:: INSTRUCTION A ::
Answer these about the post on teen reading:
(i) In what year was The Reluctant Reader published?
(ii) Which book in the Summer on East End series is Double Eclipse?
(iii) Which god is the father of Mardi and Molly?
:: INSTRUCTION B ::
Please echo the part of the post on teen reading that starts at "This post was" and ends at "appealing and desirable.".

:: TEXT EXCERPT ::
+ + + + +
This post was originally published on the former Worrisome Words site on December 2, 2016
Aiden Chambers, in his immensely influential critique of children’s reading, The Reluctant Reader, was able to write convincingly about “the commercial impotence of the publisher and bookseller” (Chambers, 1969, p. 19). Although Chambers goes on to discuss the popularity of teen magazines, he remains convinced that when it comes to marketing fiction to teen readers, booksellers are at a loss to know how to make books appealing and desirable.
That was in 1969. In 2002, Jack Zipes made an equally foreboding but almost diametrically opposed claim: far from being impotent, booksellers and publishers, he suggests, are so skilled at making books desirable that they are using these products as a means of “socializing” and “homogenizing” American children into ideal consumers and Capitalist machine-cogs (Zipes, 2002, pp. 1-13). Zipes argues convincingly that the publishing industry has become simply one more facet of a multi-industry leviathan in which food, entertainment, education, politics, and every other aspect of life, are carefully controlled and interrelated commodities. This post builds on the perspectives of both Chambers and Zipes to suggest that much of what is popularly available to the teen reader represents a deliberate acculturation of young people as consumers and dependents of social media culture.
To illustrate this idea, I want to discuss a particular young adult novel which I chose not to review for The Children’s Book Review this month: Double Eclipse, the second book in the Summer on East End series by Melissa de la Cruz. The series is predicated on the idea that Norse Gods became accidentally trapped on Earth when the pathway to Valhalla was destroyed; the heroines of the series are Mardi and Molly, goddesses born on earth to the tempestuous god of thunder, Thor. This is fantastic material – the Norse legends are full of rousing stories, complex characters, and fantastical creatures and settings. Sadly, the book does little with this wonderful source material, and after reading only thirty pages or so, I was forced to make a choice between putting it down or throwing it out of the window.
+ + + + +
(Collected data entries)
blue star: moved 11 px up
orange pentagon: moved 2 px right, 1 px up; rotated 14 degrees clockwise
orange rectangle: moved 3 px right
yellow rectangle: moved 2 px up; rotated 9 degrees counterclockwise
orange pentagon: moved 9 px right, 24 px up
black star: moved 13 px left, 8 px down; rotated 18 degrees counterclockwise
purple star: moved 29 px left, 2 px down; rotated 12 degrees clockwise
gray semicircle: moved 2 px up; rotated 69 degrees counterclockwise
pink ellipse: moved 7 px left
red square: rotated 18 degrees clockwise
+ + + + +
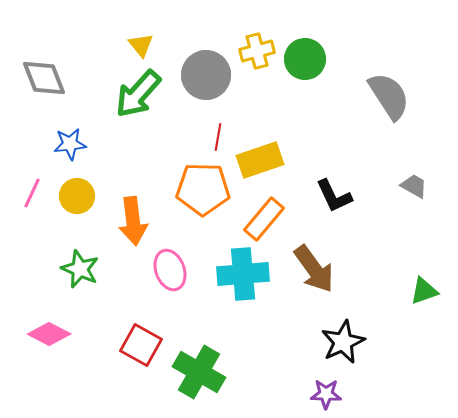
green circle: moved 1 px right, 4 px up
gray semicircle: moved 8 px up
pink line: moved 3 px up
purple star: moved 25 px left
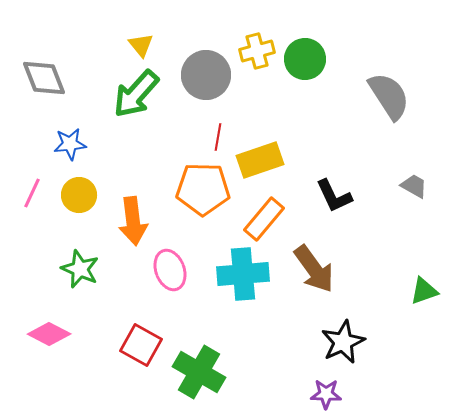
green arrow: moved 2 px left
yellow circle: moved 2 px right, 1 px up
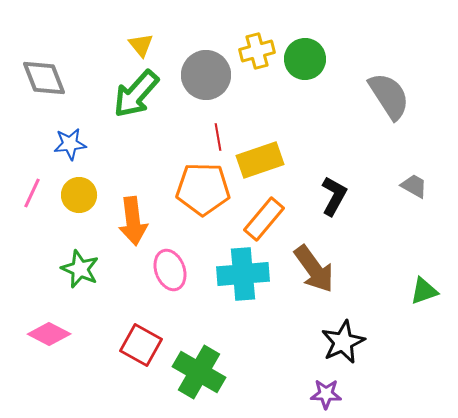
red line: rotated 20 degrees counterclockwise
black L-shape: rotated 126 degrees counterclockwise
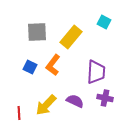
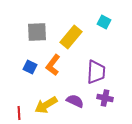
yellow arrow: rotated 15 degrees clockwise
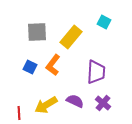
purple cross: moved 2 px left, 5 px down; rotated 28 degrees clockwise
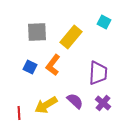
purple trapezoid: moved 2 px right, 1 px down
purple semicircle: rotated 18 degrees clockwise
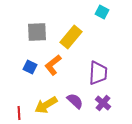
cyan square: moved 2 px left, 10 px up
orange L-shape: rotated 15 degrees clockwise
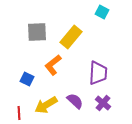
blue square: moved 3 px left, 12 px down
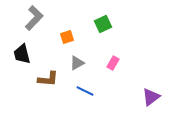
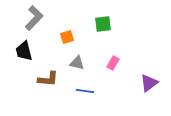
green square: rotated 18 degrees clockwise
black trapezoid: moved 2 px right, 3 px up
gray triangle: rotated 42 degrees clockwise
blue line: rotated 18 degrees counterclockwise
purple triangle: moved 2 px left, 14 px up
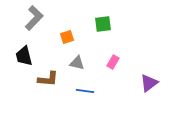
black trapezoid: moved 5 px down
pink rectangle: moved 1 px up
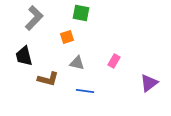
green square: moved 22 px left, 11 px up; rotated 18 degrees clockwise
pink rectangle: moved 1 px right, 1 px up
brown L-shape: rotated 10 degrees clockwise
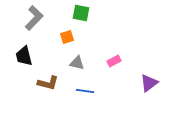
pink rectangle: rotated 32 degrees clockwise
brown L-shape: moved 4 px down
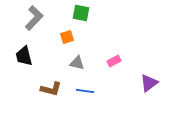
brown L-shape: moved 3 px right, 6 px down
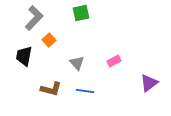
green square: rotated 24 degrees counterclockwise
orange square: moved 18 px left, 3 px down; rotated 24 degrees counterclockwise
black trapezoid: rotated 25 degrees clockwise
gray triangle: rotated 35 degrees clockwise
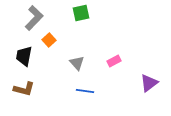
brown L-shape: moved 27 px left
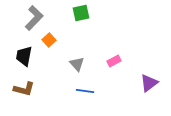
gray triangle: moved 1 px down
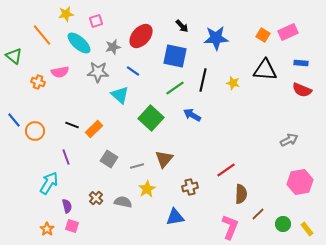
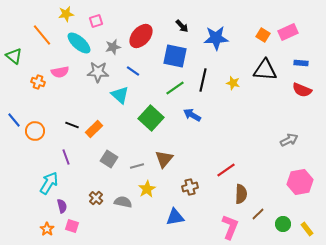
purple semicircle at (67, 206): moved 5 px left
+ + + + +
:: REPLY A ::
(i) 1969
(ii) The second book
(iii) Thor

:: REPLY B ::
This post was originally published on the former Worrisome Words site on December 2, 2016
Aiden Chambers, in his immensely influential critique of children’s reading, The Reluctant Reader, was able to write convincingly about “the commercial impotence of the publisher and bookseller” (Chambers, 1969, p. 19). Although Chambers goes on to discuss the popularity of teen magazines, he remains convinced that when it comes to marketing fiction to teen readers, booksellers are at a loss to know how to make books appealing and desirable.